(Task to carry out): Look for the word "компьютерная" in the data below, and copy every line that holds it.

Material provided: Begin

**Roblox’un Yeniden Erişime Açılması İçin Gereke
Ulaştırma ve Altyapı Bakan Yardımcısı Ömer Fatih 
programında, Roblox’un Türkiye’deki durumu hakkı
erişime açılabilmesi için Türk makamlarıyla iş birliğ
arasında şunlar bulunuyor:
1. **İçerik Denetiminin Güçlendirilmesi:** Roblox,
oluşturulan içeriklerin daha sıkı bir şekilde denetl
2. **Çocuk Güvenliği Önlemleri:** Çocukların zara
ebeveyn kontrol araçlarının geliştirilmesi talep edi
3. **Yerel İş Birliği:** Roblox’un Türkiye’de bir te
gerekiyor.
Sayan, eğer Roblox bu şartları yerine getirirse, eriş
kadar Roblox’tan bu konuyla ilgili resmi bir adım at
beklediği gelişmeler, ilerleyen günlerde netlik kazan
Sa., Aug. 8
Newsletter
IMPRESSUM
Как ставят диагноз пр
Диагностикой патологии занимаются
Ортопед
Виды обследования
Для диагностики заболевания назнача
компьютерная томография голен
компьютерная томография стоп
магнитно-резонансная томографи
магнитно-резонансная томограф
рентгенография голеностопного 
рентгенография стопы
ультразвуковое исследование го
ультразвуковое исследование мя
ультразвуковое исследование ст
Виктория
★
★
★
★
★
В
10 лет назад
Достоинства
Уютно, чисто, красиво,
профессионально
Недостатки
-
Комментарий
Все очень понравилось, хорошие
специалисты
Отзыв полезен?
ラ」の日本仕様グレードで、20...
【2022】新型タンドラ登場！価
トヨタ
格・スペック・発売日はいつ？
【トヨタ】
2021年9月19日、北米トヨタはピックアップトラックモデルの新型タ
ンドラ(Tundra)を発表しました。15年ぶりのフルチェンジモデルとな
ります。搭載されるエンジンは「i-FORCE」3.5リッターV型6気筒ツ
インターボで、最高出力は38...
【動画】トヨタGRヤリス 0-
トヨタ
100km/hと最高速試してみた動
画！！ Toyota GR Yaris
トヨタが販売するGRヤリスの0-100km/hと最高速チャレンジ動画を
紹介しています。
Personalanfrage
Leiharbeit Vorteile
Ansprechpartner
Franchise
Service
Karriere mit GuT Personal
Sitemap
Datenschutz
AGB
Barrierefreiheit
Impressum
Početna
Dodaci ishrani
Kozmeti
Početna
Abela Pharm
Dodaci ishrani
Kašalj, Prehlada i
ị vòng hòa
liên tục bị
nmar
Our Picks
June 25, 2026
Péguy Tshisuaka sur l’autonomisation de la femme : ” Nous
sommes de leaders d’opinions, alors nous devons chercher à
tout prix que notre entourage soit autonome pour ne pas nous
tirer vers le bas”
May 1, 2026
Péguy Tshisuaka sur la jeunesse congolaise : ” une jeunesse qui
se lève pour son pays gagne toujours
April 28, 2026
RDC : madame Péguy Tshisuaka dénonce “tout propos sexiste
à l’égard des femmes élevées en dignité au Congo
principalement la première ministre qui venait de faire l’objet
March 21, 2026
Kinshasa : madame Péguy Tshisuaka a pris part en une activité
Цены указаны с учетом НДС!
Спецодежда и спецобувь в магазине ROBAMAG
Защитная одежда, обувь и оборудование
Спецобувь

Material provided: End

(Response to the exercise):
компьютерная томография голен
компьютерная томография стоп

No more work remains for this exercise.